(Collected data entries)
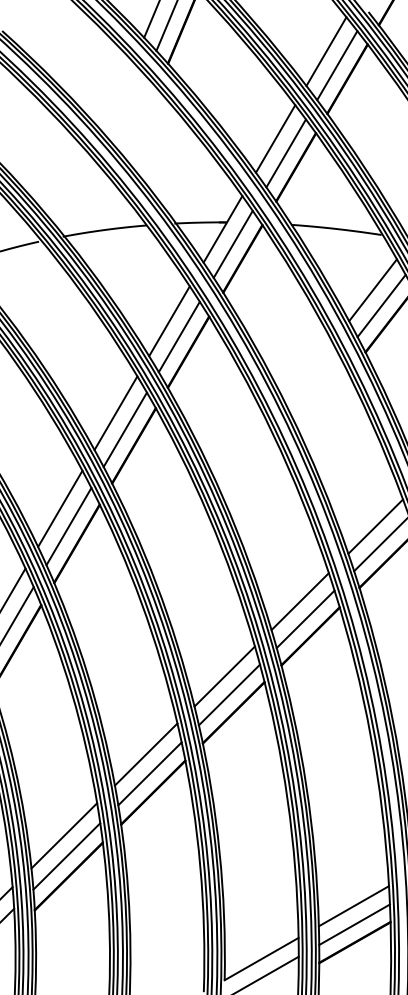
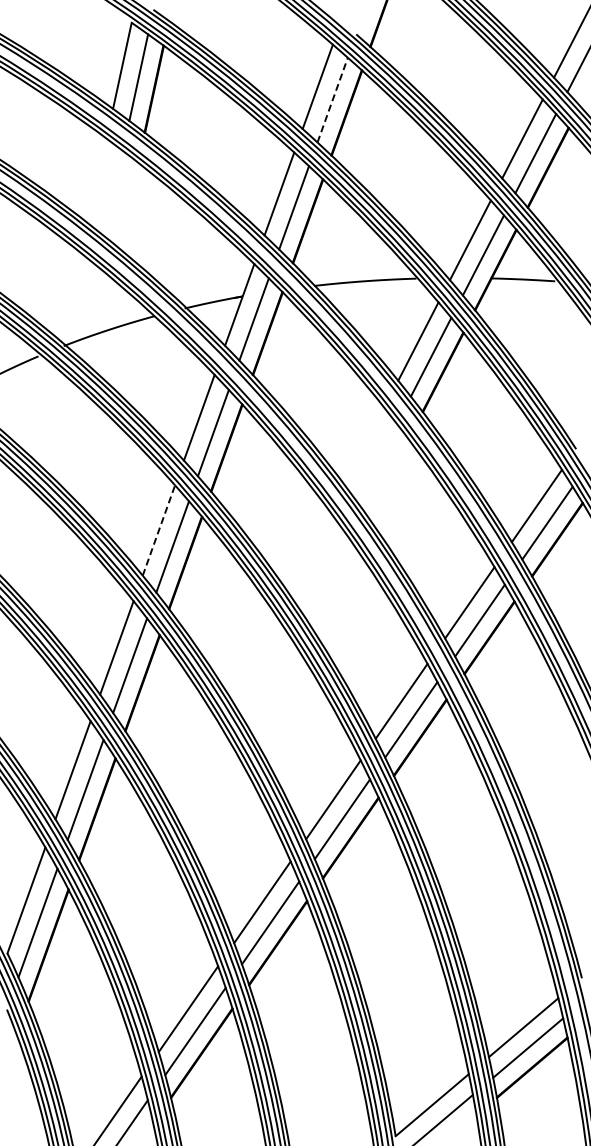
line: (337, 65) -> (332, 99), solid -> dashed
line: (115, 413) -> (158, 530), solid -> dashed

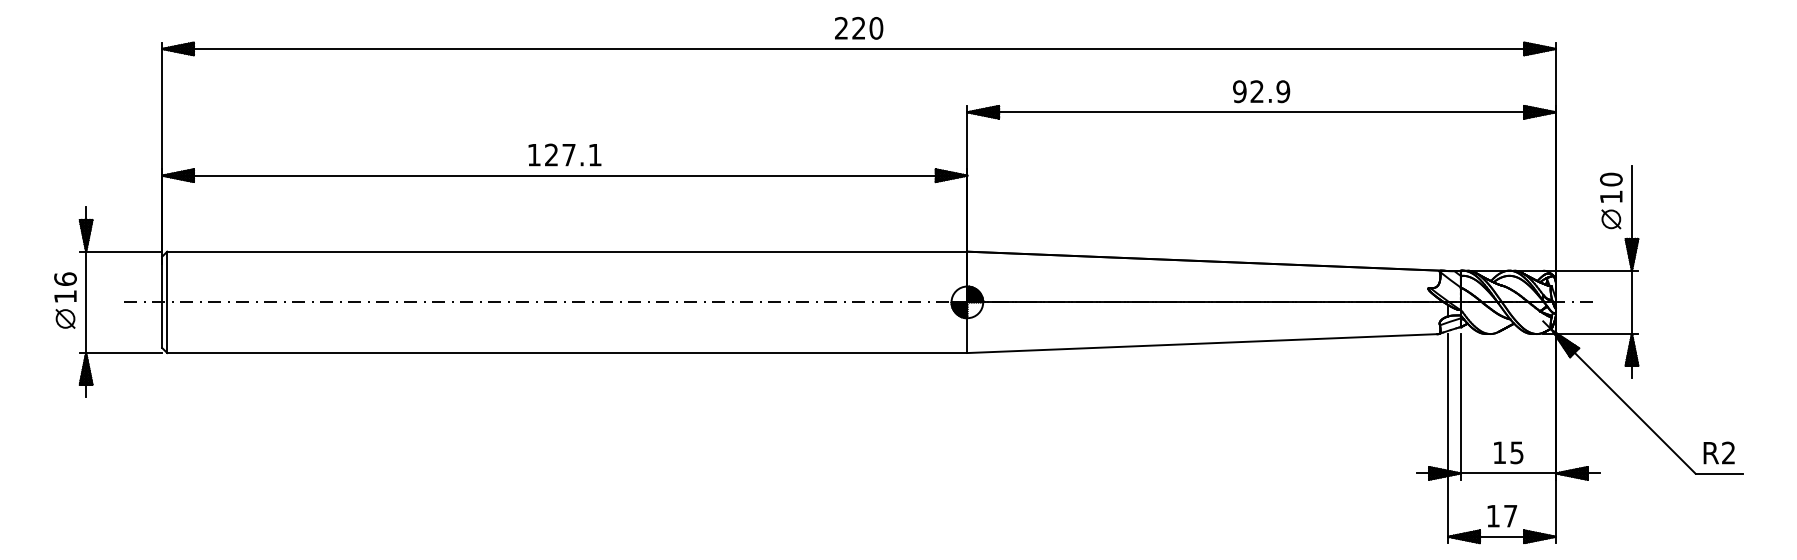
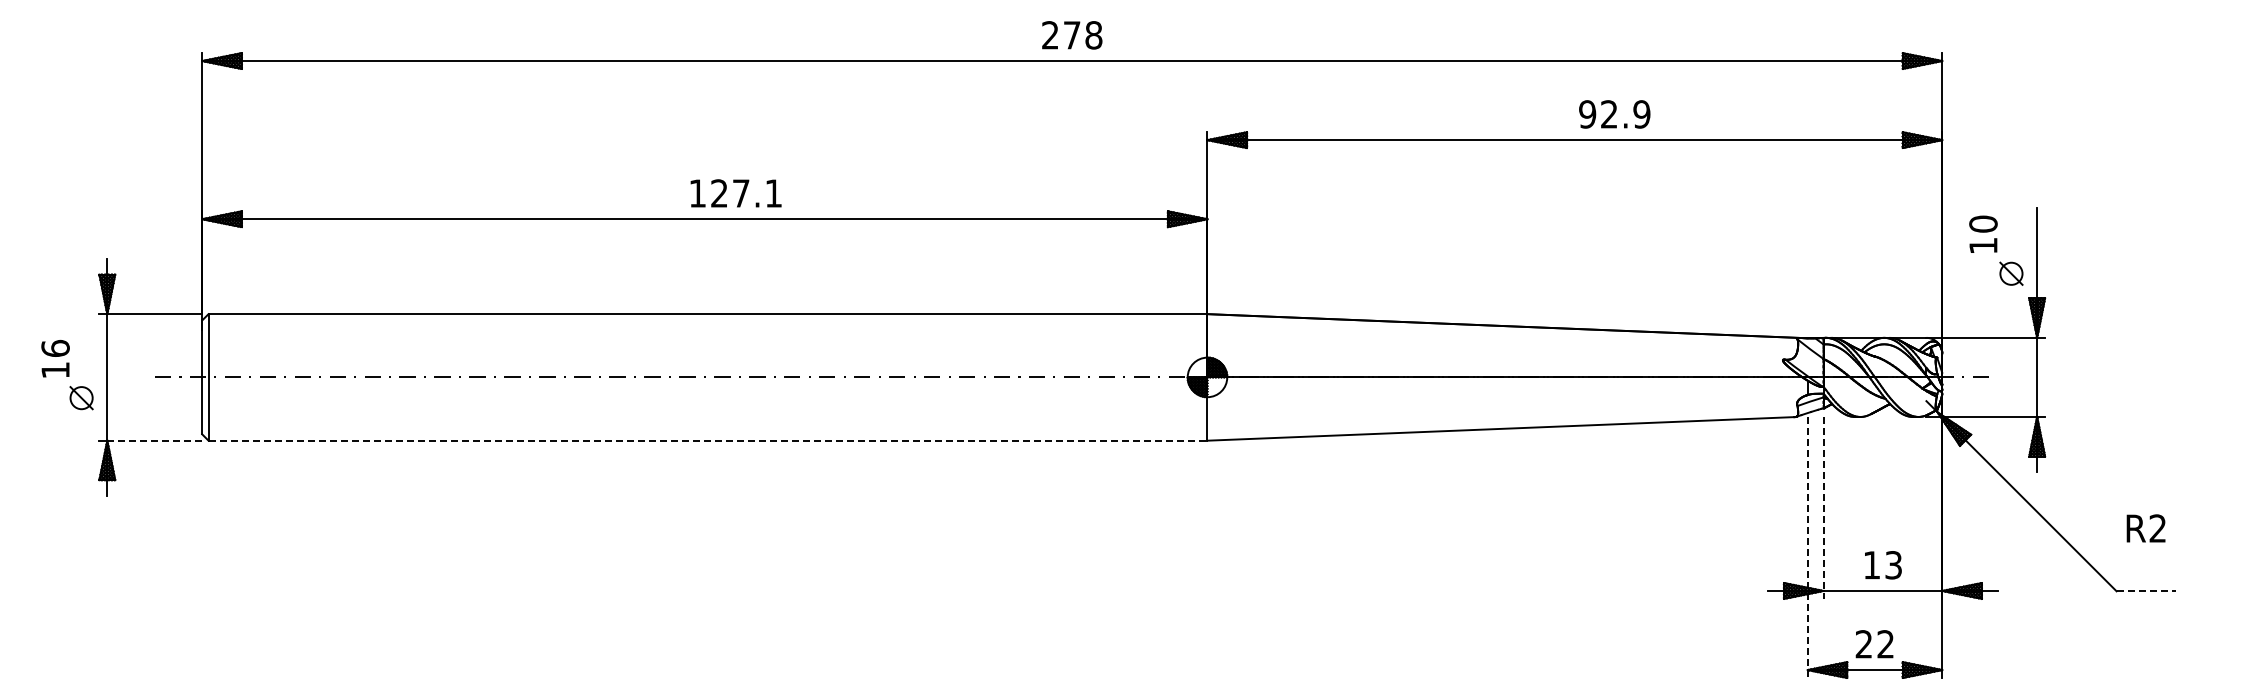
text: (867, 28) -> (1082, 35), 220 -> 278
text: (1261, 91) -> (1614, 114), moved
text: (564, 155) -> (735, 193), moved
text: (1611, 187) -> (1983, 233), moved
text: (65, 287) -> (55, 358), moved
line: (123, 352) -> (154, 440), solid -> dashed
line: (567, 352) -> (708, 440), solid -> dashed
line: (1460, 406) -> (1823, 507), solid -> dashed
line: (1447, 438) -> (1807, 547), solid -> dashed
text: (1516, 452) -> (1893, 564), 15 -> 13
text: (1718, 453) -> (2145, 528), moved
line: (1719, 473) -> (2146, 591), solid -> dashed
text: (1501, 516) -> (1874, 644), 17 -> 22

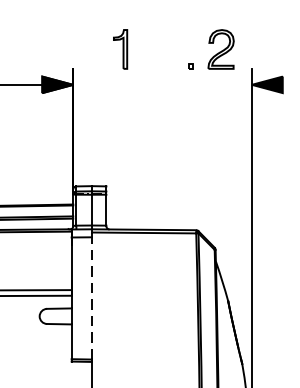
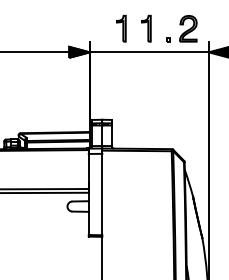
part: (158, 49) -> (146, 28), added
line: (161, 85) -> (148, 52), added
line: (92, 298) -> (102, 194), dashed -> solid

**WHAT YOU SHOULD DO:**
Look through the entries and copy every line in which the string "dashed" appears.

**EXERCISE RESPONSE:**
line: (337, 65) -> (332, 99), solid -> dashed
line: (115, 413) -> (158, 530), solid -> dashed
line: (123, 352) -> (154, 440), solid -> dashed
line: (567, 352) -> (708, 440), solid -> dashed
line: (1460, 406) -> (1823, 507), solid -> dashed
line: (1447, 438) -> (1807, 547), solid -> dashed
line: (1719, 473) -> (2146, 591), solid -> dashed
line: (92, 298) -> (102, 194), dashed -> solid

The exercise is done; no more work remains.